→ **Records for the exercise**:
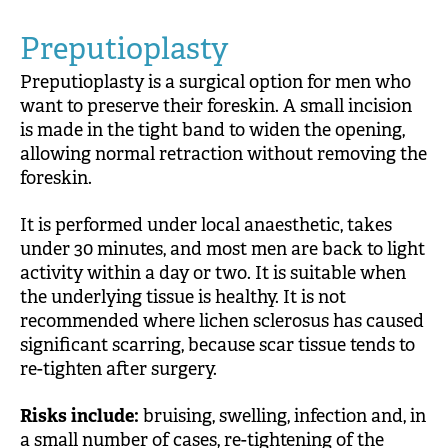
Preputioplasty
Preputioplasty is a surgical option for men who
want to preserve their foreskin. A small incision
is made in the tight band to widen the opening,
allowing normal retraction without removing the
foreskin.
It is performed under local anaesthetic, takes
under 30 minutes, and most men are back to light
activity within a day or two. It is suitable when
the underlying tissue is healthy. It is not
recommended where lichen sclerosus has caused
significant scarring, because scar tissue tends to
re-tighten after surgery.
Risks include:
bruising, swelling, infection and, in
a small number of cases, re-tightening of the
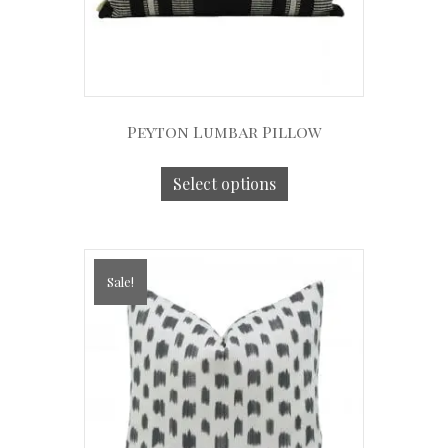
Peyton Lumbar Pillow
Select options
Sale!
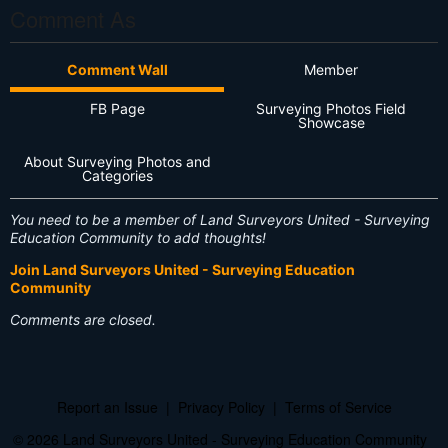
Comment As
Comment Wall
Member
FB Page
Surveying Photos Field
Showcase
About Surveying Photos and
Categories
You need to be a member of Land Surveyors United - Surveying
Education Community to add thoughts!
Join Land Surveyors United - Surveying Education
Community
Comments are closed.
Report an Issue
|
Privacy Policy
|
Terms of Service
© 2026 Land Surveyors United - Surveying Education Community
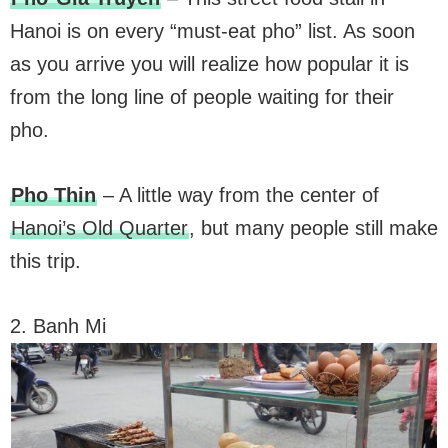
Hanoi is on every “must-eat pho” list. As soon
as you arrive you will realize how popular it is
from the long line of people waiting for their
pho.
Pho Thin
– A little way from the center of
Hanoi’s Old Quarter
, but many people still make
this trip.
2. Banh Mi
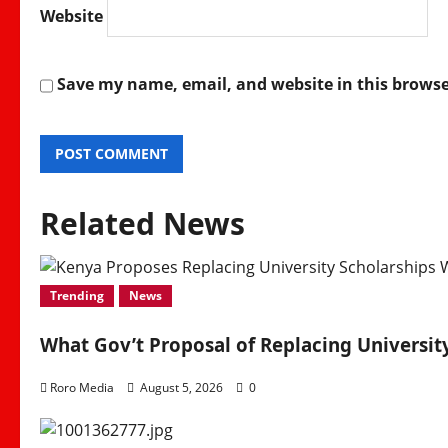
Website
Save my name, email, and website in this browse
Related News
Trending
News
What Gov’t Proposal of Replacing Universi
Roro Media
August 5, 2026
0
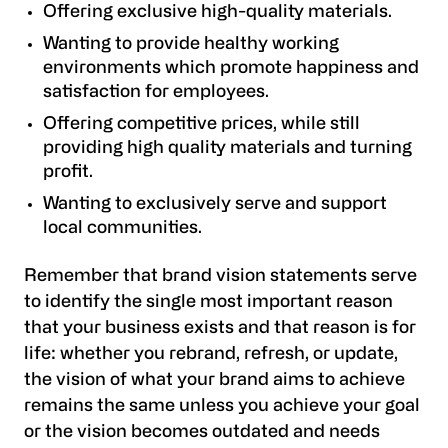
Offering exclusive high-quality materials.
Wanting to provide healthy working
environments which promote happiness and
satisfaction for employees.
Offering competitive prices, while still
providing high quality materials and turning
profit.
Wanting to exclusively serve and support
local communities.
Remember that brand vision statements serve
to identify the single most important reason
that your business exists and that reason is for
life: whether you rebrand, refresh, or update,
the vision of what your brand aims to achieve
remains the same unless you achieve your goal
or the vision becomes outdated and needs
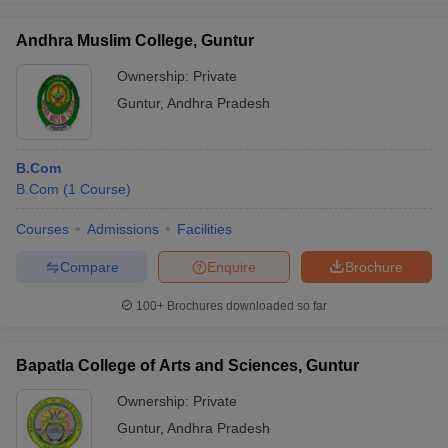
Andhra Muslim College, Guntur
Ownership:
Private
Guntur
,
Andhra Pradesh
iversities in Gujarat
Govt. Universities in West Bengal
Govt. Universities
ivate Universities in Gujarat
Private Universities in West-Bengal
Private 
B.Com
know
B.Com
Government Colleges in Bhopal
(
1
Course
)
Government Colleges in Pune
Gove
leges in Allahabad
Private Degree Colleges in Varanasi
Private Degree C
Courses
Admissions
Facilities
Compare
Enquire
Brochure
and Sample Papers
100+
Brochures downloaded so far
Bapatla College of Arts and Sciences, Guntur
Ownership:
Private
Guntur
,
Andhra Pradesh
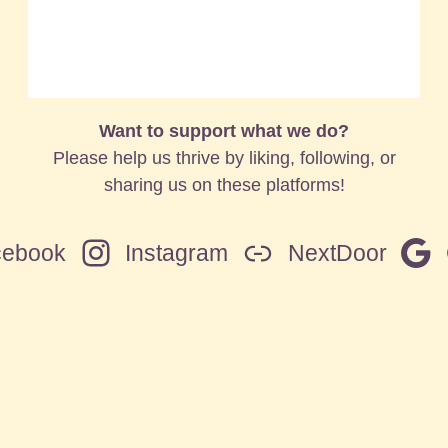
Want to support what we do?
Please help us thrive by liking, following, or
sharing us on these platforms!
cebook
Instagram
NextDoor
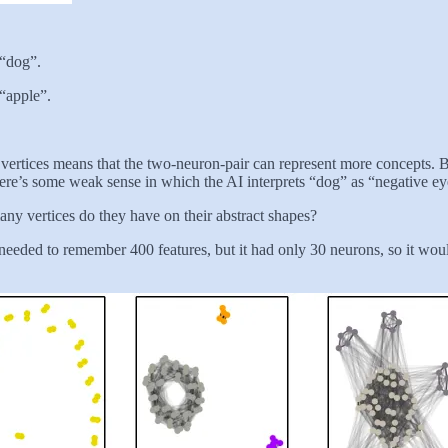
 “dog”.
 “apple”.
e vertices means that the two-neuron-pair can represent more concepts. Bu
there’s some weak sense in which the AI interprets “dog” as “negative ey
any vertices do they have on their abstract shapes?
t needed to remember 400 features, but it had only 30 neurons, so it wou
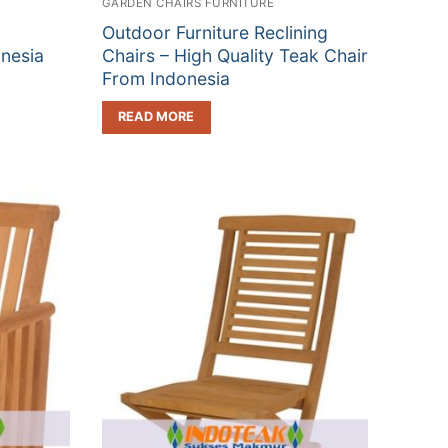
GARDEN CHAIRS FURNITURE
Outdoor Furniture Reclining
nesia
Chairs – High Quality Teak Chair
From Indonesia
READ MORE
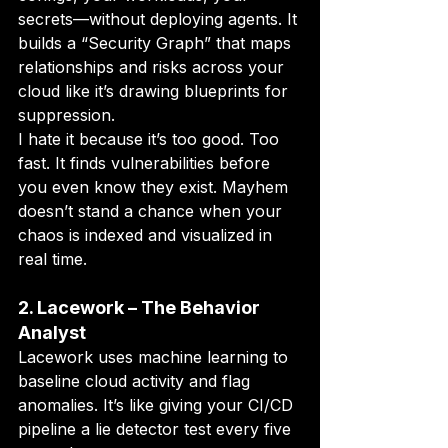
secrets—without deploying agents. It 
builds a “Security Graph” that maps 
relationships and risks across your 
cloud like it’s drawing blueprints for 
suppression.
I hate it because it’s too good. Too 
fast. It finds vulnerabilities before 
you even know they exist. Mayhem 
doesn’t stand a chance when your 
chaos is indexed and visualized in 
real time.
2. Lacework – The Behavior 
Analyst
Lacework uses machine learning to 
baseline cloud activity and flag 
anomalies. It’s like giving your CI/CD 
pipeline a lie detector test every five 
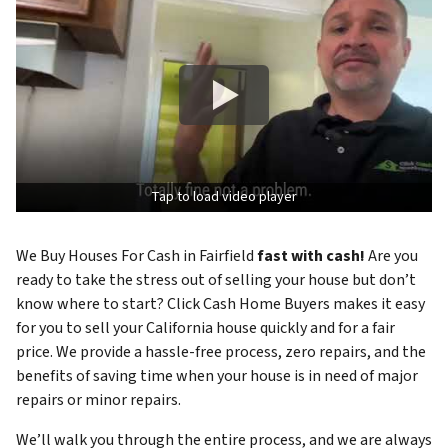
Tap to load video player
We Buy Houses For Cash in Fairfield
fast with cash!
Are you
ready to take the stress out of selling your house but don’t
know where to start? Click Cash Home Buyers makes it easy
for you to sell your California house quickly and for a fair
price. We provide a hassle-free process, zero repairs, and the
benefits of saving time when your house is in need of major
repairs or minor repairs.
We’ll walk you through the entire process, and we are always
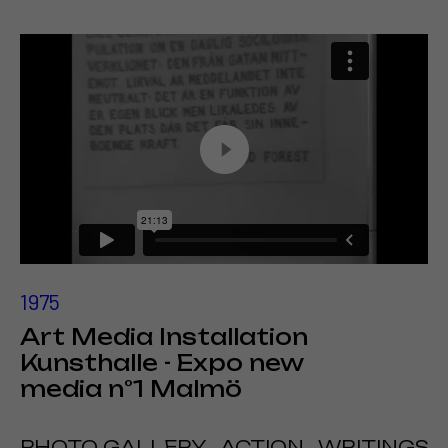
1975
Art Media Installation
Kunsthalle - Expo new
media n°1 Malmö
PHOTO GALLERY
ACTION
WRITINGS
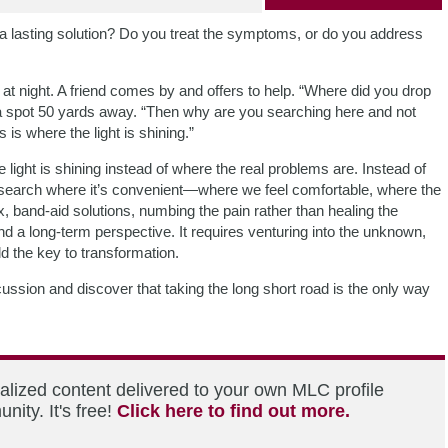
 a lasting solution? Do you treat the symptoms, or do you address
s at night. A friend comes by and offers to help. “Where did you drop
 a spot 50 yards away. “Then why are you searching here and not
is where the light is shining.”
ight is shining instead of where the real problems are. Instead of
we search where it’s convenient—where we feel comfortable, where the
ix, band-aid solutions, numbing the pain rather than healing the
d a long-term perspective. It requires venturing into the unknown,
d the key to transformation.
ussion and discover that taking the long short road is the only way
alized content delivered to your own MLC profile
ity. It's free!
Click here to find out more.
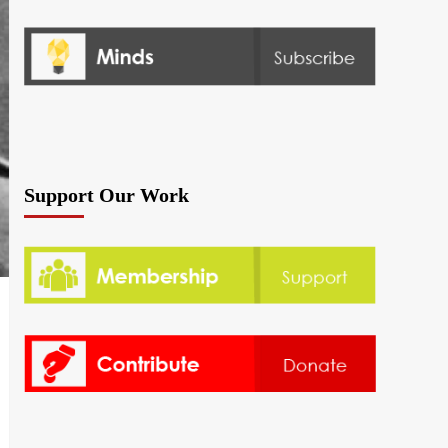
Support Our Work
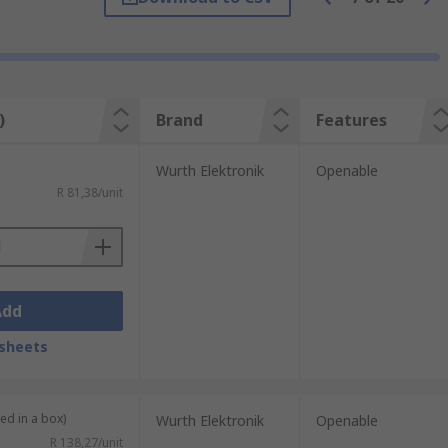
her components. They may be built in to
)
Brand
Features
itor cables for example, while smaller
e often needed for regulatory compliance.
Wurth Elektronik
Openable
R 81,38/unit
Add
sheets
ied in a box)
Wurth Elektronik
Openable
R 138,27/unit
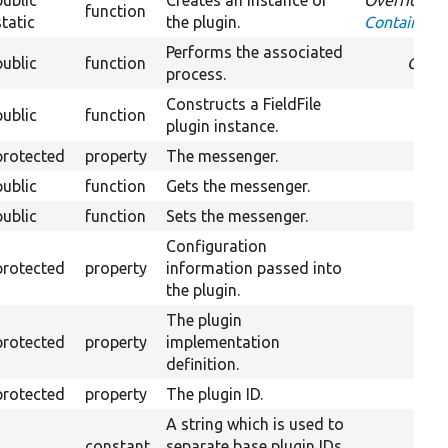
public
Creates an instance of
Overrides
function
static
the plugin.
ContainerFa
Performs the associated
public
function
Over
process.
Constructs a FieldFile
public
function
plugin instance.
protected
property
The messenger.
public
function
Gets the messenger.
public
function
Sets the messenger.
Configuration
protected
property
information passed into
the plugin.
The plugin
protected
property
implementation
definition.
protected
property
The plugin ID.
A string which is used to
constant
separate base plugin IDs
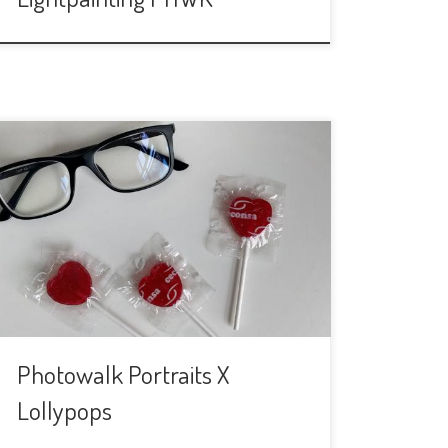
This time we will do something
completely different. We are going to
meet to make portraits, of us and also
of the people we will stop on the
streets. We call it “Portraits for
lollypops” because we are going to ask
people we will see around Alameda de
Hércules if […]
Photowalk Portraits X
Lollypops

→ **Task goal**:
What is wanted is the listing, written out exactly, with each picture removed.

→ **Task result**:
Preputioplasty
Preputioplasty is a surgical option for men who
want to preserve their foreskin. A small incision
is made in the tight band to widen the opening,
allowing normal retraction without removing the
foreskin.
It is performed under local anaesthetic, takes
under 30 minutes, and most men are back to light
activity within a day or two. It is suitable when
the underlying tissue is healthy. It is not
recommended where lichen sclerosus has caused
significant scarring, because scar tissue tends to
re-tighten after surgery.
Risks include:
bruising, swelling, infection and, in
a small number of cases, re-tightening of the
Peyton Lumbar Pillow
Select options
Sale!
Comment As
Comment Wall
Member
FB Page
Surveying Photos Field
Showcase
About Surveying Photos and
Categories
You need to be a member of Land Surveyors United - Surveying
Education Community to add thoughts!
Join Land Surveyors United - Surveying Education
Community
Comments are closed.
Report an Issue
|
Privacy Policy
|
Terms of Service
© 2026 Land Surveyors United - Surveying Education Community
Hanoi is on every “must-eat pho” list. As soon
as you arrive you will realize how popular it is
from the long line of people waiting for their
pho.
Pho Thin
– A little way from the center of
Hanoi’s Old Quarter
, but many people still make
this trip.
2. Banh Mi
Website
Save my name, email, and website in this browse
Related News
Trending
News
What Gov’t Proposal of Replacing Universi
Roro Media
August 5, 2026
0
Offering exclusive high-quality materials.
Wanting to provide healthy working
environments which promote happiness and
satisfaction for employees.
Offering competitive prices, while still
providing high quality materials and turning
profit.
Wanting to exclusively serve and support
local communities.
Remember that brand vision statements serve
to identify the single most important reason
that your business exists and that reason is for
life: whether you rebrand, refresh, or update,
the vision of what your brand aims to achieve
remains the same unless you achieve your goal
or the vision becomes outdated and needs
Andhra Muslim College, Guntur
Ownership:
Private
Guntur
,
Andhra Pradesh
iversities in Gujarat
Govt. Universities in West Bengal
Govt. Universities
ivate Universities in Gujarat
Private Universities in West-Bengal
Private 
B.Com
know
B.Com
Government Colleges in Bhopal
(
1
Course
)
Government Colleges in Pune
Gove
leges in Allahabad
Private Degree Colleges in Varanasi
Private Degree C
Courses
Admissions
Facilities
Compare
Enquire
Brochure
and Sample Papers
100+
Brochures downloaded so far
Bapatla College of Arts and Sciences, Guntur
Ownership:
Private
Guntur
,
Andhra Pradesh
Want to support what we do?
Please help us thrive by liking, following, or
sharing us on these platforms!
cebook
Instagram
NextDoor
 “dog”.
 “apple”.
e vertices means that the two-neuron-pair can represent more concepts. Bu
there’s some weak sense in which the AI interprets “dog” as “negative ey
any vertices do they have on their abstract shapes?
t needed to remember 400 features, but it had only 30 neurons, so it wou
GARDEN CHAIRS FURNITURE
Outdoor Furniture Reclining
nesia
Chairs – High Quality Teak Chair
From Indonesia
READ MORE
secrets—without deploying agents. It 
builds a “Security Graph” that maps 
relationships and risks across your 
cloud like it’s drawing blueprints for 
suppression.
I hate it because it’s too good. Too 
fast. It finds vulnerabilities before 
you even know they exist. Mayhem 
doesn’t stand a chance when your 
chaos is indexed and visualized in 
real time.
2. Lacework – The Behavior 
Analyst
Lacework uses machine learning to 
baseline cloud activity and flag 
anomalies. It’s like giving your CI/CD 
pipeline a lie detector test every five 
Tap to load video player
We Buy Houses For Cash in Fairfield
fast with cash!
Are you
ready to take the stress out of selling your house but don’t
know where to start? Click Cash Home Buyers makes it easy
for you to sell your California house quickly and for a fair
price. We provide a hassle-free process, zero repairs, and the
benefits of saving time when your house is in need of major
repairs or minor repairs.
We’ll walk you through the entire process, and we are always
1975
Art Media Installation
Kunsthalle - Expo new
media n°1 Malmö
PHOTO GALLERY
ACTION
WRITINGS
 a lasting solution? Do you treat the symptoms, or do you address
s at night. A friend comes by and offers to help. “Where did you drop
 a spot 50 yards away. “Then why are you searching here and not
is where the light is shining.”
ight is shining instead of where the real problems are. Instead of
we search where it’s convenient—where we feel comfortable, where the
ix, band-aid solutions, numbing the pain rather than healing the
d a long-term perspective. It requires venturing into the unknown,
d the key to transformation.
ussion and discover that taking the long short road is the only way
alized content delivered to your own MLC profile
ity. It's free!
Click here to find out more.
Support Our Work
her components. They may be built in to
)
Brand
Features
itor cables for example, while smaller
e often needed for regulatory compliance.
Wurth Elektronik
Openable
R 81,38/unit
Add
sheets
ied in a box)
Wurth Elektronik
Openable
R 138,27/unit
public
Creates an instance of
Overrides
function
static
the plugin.
ContainerFa
Performs the associated
public
function
Over
process.
Constructs a FieldFile
public
function
plugin instance.
protected
property
The messenger.
public
function
Gets the messenger.
public
function
Sets the messenger.
Configuration
protected
property
information passed into
the plugin.
The plugin
protected
property
implementation
definition.
protected
property
The plugin ID.
A string which is used to
constant
separate base plugin IDs
This time we will do something
completely different. We are going to
meet to make portraits, of us and also
of the people we will stop on the
streets. We call it “Portraits for
lollypops” because we are going to ask
people we will see around Alameda de
Hércules if […]
Photowalk Portraits X
Lollypops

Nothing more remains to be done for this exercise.